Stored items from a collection
=======

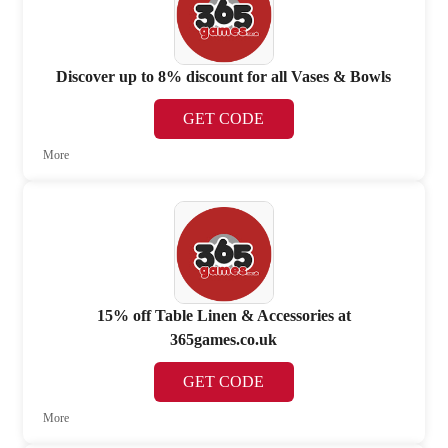
Discover up to 8% discount for all Vases & Bowls
GET CODE
More
15% off Table Linen & Accessories at
365games.co.uk
GET CODE
More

=======

What to do:
From the first line to the last, write out the data exactly, dropping any pictures.

Task response:
Discover up to 8% discount for all Vases & Bowls
GET CODE
More
15% off Table Linen & Accessories at
365games.co.uk
GET CODE
More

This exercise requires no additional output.